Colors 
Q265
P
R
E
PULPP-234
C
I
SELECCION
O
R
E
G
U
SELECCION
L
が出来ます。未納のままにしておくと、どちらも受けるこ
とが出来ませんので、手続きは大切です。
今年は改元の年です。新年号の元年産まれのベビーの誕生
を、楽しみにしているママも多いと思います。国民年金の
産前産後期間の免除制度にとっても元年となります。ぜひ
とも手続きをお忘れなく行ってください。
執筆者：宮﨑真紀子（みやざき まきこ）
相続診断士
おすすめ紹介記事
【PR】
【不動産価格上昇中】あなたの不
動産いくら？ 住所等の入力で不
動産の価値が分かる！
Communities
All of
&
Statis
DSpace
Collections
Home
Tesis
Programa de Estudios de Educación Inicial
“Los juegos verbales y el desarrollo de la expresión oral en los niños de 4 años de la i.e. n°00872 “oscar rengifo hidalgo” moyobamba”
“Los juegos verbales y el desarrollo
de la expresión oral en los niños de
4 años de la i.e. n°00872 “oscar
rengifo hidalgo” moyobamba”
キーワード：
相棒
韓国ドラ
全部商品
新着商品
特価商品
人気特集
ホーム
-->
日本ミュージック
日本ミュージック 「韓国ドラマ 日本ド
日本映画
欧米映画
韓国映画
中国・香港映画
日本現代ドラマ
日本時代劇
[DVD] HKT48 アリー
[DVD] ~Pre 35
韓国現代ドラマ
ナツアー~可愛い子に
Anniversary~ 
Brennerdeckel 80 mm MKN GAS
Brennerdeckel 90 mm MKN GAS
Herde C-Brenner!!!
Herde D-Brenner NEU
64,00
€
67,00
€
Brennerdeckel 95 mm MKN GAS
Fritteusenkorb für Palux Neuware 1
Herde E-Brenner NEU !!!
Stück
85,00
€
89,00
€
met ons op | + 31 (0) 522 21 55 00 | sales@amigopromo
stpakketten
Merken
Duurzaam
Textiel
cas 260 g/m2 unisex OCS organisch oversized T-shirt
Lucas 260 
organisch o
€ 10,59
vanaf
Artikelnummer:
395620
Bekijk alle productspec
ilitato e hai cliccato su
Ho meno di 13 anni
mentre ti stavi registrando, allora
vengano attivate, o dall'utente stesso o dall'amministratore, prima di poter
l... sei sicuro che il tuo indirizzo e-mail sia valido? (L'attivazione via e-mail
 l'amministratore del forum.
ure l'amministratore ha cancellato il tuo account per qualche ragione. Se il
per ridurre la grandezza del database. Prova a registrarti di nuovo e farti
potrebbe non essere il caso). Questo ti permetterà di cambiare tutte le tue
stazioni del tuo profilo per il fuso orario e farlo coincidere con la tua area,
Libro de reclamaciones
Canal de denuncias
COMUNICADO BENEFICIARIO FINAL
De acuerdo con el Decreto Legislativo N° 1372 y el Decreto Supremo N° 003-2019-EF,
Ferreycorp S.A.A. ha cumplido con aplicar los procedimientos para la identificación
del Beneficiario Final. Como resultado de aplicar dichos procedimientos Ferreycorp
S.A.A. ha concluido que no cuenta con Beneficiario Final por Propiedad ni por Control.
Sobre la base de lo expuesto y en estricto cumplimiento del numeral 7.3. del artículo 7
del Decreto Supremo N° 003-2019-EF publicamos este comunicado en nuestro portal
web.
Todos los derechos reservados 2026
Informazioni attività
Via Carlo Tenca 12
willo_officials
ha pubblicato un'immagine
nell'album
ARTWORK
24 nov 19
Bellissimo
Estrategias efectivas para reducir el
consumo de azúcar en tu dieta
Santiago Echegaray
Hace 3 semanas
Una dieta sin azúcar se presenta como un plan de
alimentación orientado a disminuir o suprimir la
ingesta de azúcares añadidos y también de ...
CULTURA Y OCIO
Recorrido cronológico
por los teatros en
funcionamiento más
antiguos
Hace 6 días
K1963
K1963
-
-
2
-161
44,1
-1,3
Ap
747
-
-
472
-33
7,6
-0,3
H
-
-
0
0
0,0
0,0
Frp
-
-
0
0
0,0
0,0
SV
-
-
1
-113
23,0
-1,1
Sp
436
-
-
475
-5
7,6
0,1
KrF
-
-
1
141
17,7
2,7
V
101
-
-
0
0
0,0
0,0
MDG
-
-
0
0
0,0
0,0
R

☆ ☆ ☆ ☆

WORK TO BE COMPLETED
Extract the entries above verbatim.

EXERCISE RESPONSE
Colors 
Q265
P
R
E
PULPP-234
C
I
SELECCION
O
R
E
G
U
SELECCION
L
が出来ます。未納のままにしておくと、どちらも受けるこ
とが出来ませんので、手続きは大切です。
今年は改元の年です。新年号の元年産まれのベビーの誕生
を、楽しみにしているママも多いと思います。国民年金の
産前産後期間の免除制度にとっても元年となります。ぜひ
とも手続きをお忘れなく行ってください。
執筆者：宮﨑真紀子（みやざき まきこ）
相続診断士
おすすめ紹介記事
【PR】
【不動産価格上昇中】あなたの不
動産いくら？ 住所等の入力で不
動産の価値が分かる！
Communities
All of
&
Statis
DSpace
Collections
Home
Tesis
Programa de Estudios de Educación Inicial
“Los juegos verbales y el desarrollo de la expresión oral en los niños de 4 años de la i.e. n°00872 “oscar rengifo hidalgo” moyobamba”
“Los juegos verbales y el desarrollo
de la expresión oral en los niños de
4 años de la i.e. n°00872 “oscar
rengifo hidalgo” moyobamba”
キーワード：
相棒
韓国ドラ
全部商品
新着商品
特価商品
人気特集
ホーム
-->
日本ミュージック
日本ミュージック 「韓国ドラマ 日本ド
日本映画
欧米映画
韓国映画
中国・香港映画
日本現代ドラマ
日本時代劇
[DVD] HKT48 アリー
[DVD] ~Pre 35
韓国現代ドラマ
ナツアー~可愛い子に
Anniversary~ 
Brennerdeckel 80 mm MKN GAS
Brennerdeckel 90 mm MKN GAS
Herde C-Brenner!!!
Herde D-Brenner NEU
64,00
€
67,00
€
Brennerdeckel 95 mm MKN GAS
Fritteusenkorb für Palux Neuware 1
Herde E-Brenner NEU !!!
Stück
85,00
€
89,00
€
met ons op | + 31 (0) 522 21 55 00 | sales@amigopromo
stpakketten
Merken
Duurzaam
Textiel
cas 260 g/m2 unisex OCS organisch oversized T-shirt
Lucas 260 
organisch o
€ 10,59
vanaf
Artikelnummer:
395620
Bekijk alle productspec
ilitato e hai cliccato su
Ho meno di 13 anni
mentre ti stavi registrando, allora
vengano attivate, o dall'utente stesso o dall'amministratore, prima di poter
l... sei sicuro che il tuo indirizzo e-mail sia valido? (L'attivazione via e-mail
 l'amministratore del forum.
ure l'amministratore ha cancellato il tuo account per qualche ragione. Se il
per ridurre la grandezza del database. Prova a registrarti di nuovo e farti
potrebbe non essere il caso). Questo ti permetterà di cambiare tutte le tue
stazioni del tuo profilo per il fuso orario e farlo coincidere con la tua area,
Libro de reclamaciones
Canal de denuncias
COMUNICADO BENEFICIARIO FINAL
De acuerdo con el Decreto Legislativo N° 1372 y el Decreto Supremo N° 003-2019-EF,
Ferreycorp S.A.A. ha cumplido con aplicar los procedimientos para la identificación
del Beneficiario Final. Como resultado de aplicar dichos procedimientos Ferreycorp
S.A.A. ha concluido que no cuenta con Beneficiario Final por Propiedad ni por Control.
Sobre la base de lo expuesto y en estricto cumplimiento del numeral 7.3. del artículo 7
del Decreto Supremo N° 003-2019-EF publicamos este comunicado en nuestro portal
web.
Todos los derechos reservados 2026
Informazioni attività
Via Carlo Tenca 12
willo_officials
ha pubblicato un'immagine
nell'album
ARTWORK
24 nov 19
Bellissimo
Estrategias efectivas para reducir el
consumo de azúcar en tu dieta
Santiago Echegaray
Hace 3 semanas
Una dieta sin azúcar se presenta como un plan de
alimentación orientado a disminuir o suprimir la
ingesta de azúcares añadidos y también de ...
CULTURA Y OCIO
Recorrido cronológico
por los teatros en
funcionamiento más
antiguos
Hace 6 días
K1963
K1963
-
-
2
-161
44,1
-1,3
Ap
747
-
-
472
-33
7,6
-0,3
H
-
-
0
0
0,0
0,0
Frp
-
-
0
0
0,0
0,0
SV
-
-
1
-113
23,0
-1,1
Sp
436
-
-
475
-5
7,6
0,1
KrF
-
-
1
141
17,7
2,7
V
101
-
-
0
0
0,0
0,0
MDG
-
-
0
0
0,0
0,0
R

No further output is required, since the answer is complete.